SAML - the Security Assertion Markup Language - is an XML framework for exchanging authentication and authorization information. SAML is a standard of OASIS. The software Shibboleth - and thus SWITCHaai - is based on SAML.

Service Provider (SP)

A Shibboleth term. Synonym for an AAI-enabled Resource, although used in a more technical sense.

Shibboleth

The name of an architecture and an open source software developed by Internet2/MACE (Middleware Architecture Committee for Education). Shibboleth is based on SAML and allows the implementation of an AAI. SWITCHaai makes use of Shibboleth.

SWITCHaai Federation

The Shibboleth-based production federation in Swiss higher education and research, coordinated and led by SWITCH.

Single Sign-On (SSO)

Single Sign-On enables the user to gain access to multiple Resources by authenticating only once.

User

Registered member of a Home Organization

Virtual Home Organization (VHO)

The Virtual Home Organization is an Identity Provider for users, which arent't in a participating Home Organization .

VHO group

A VHO group is a container within the VHO. It contain VHO end users and/or subgroups, which also can contain VHO end users.
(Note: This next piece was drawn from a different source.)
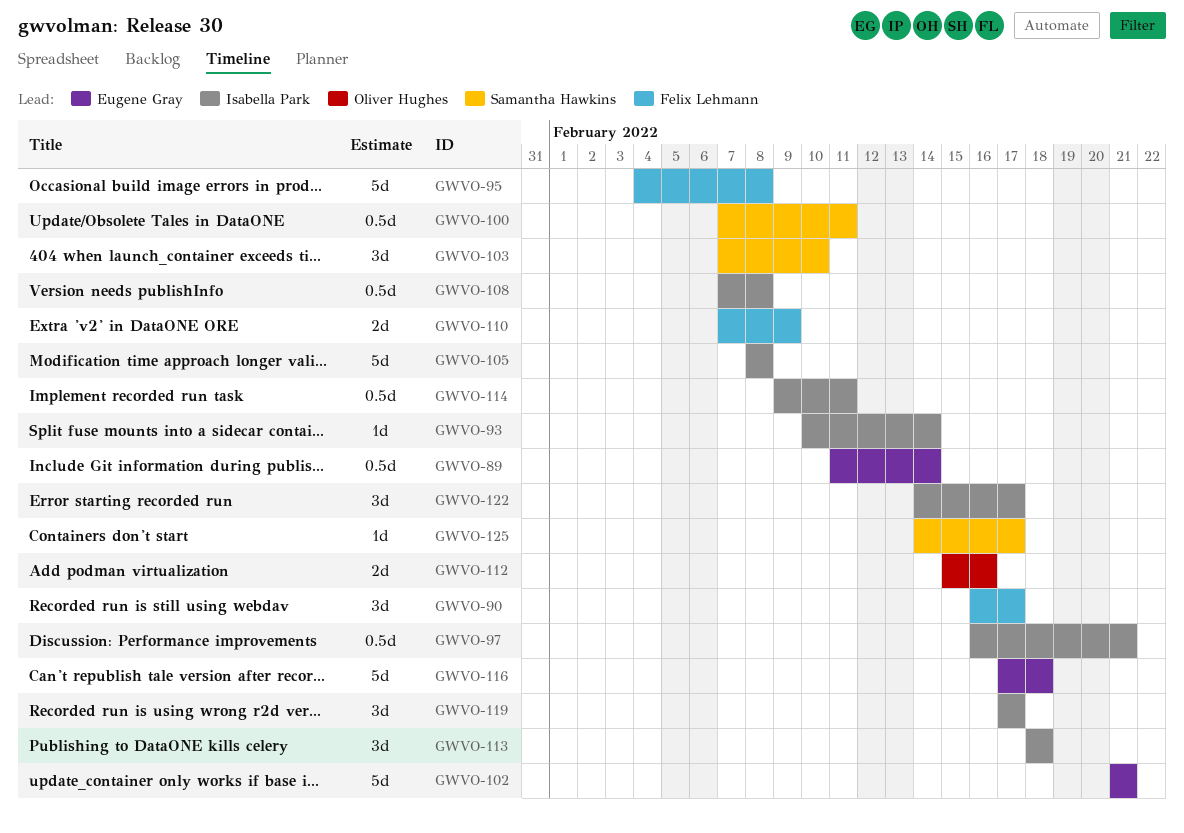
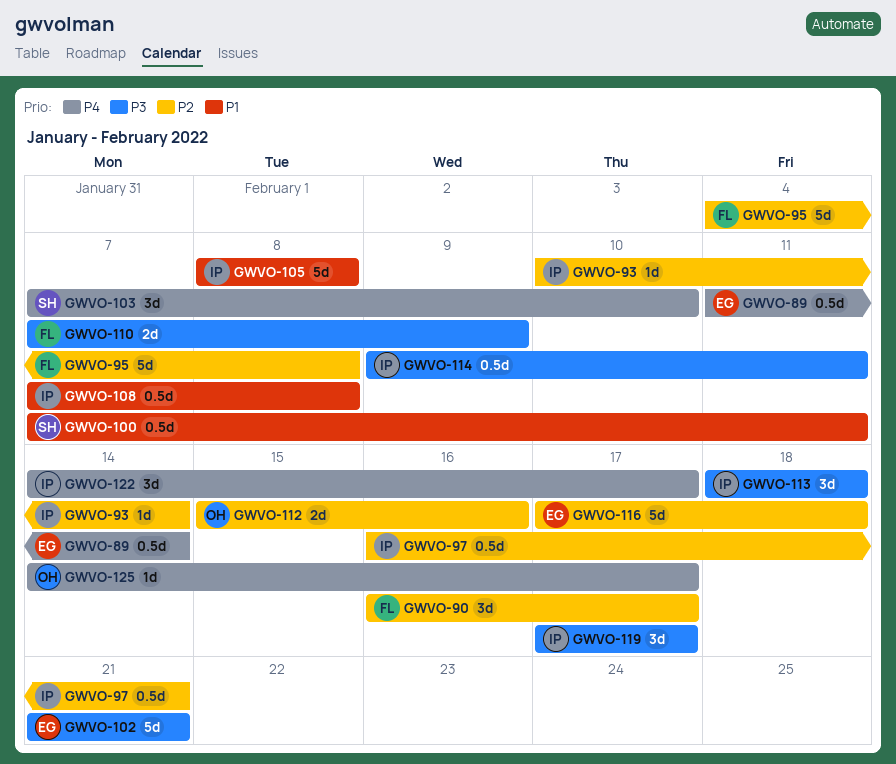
GWVO-125, owner: Samantha Hawkins -> Oliver Hughes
A VHO group is managed by one or more VHO administrators

VHO administrator

The VHO administator is a resource owner, who is responsible for his VHO group(s) and its VHO end users. He maintain the account data and provide support for VHO end users.

VHO end user

A VHO end user is a valid user, which belongs to the VHO.

WAYF (Where Are You From)

The WAYF service, also called Discovery Service, lets the user choose his Home Organization from a list and then redirects the user to this Home Organization's login page for authentication.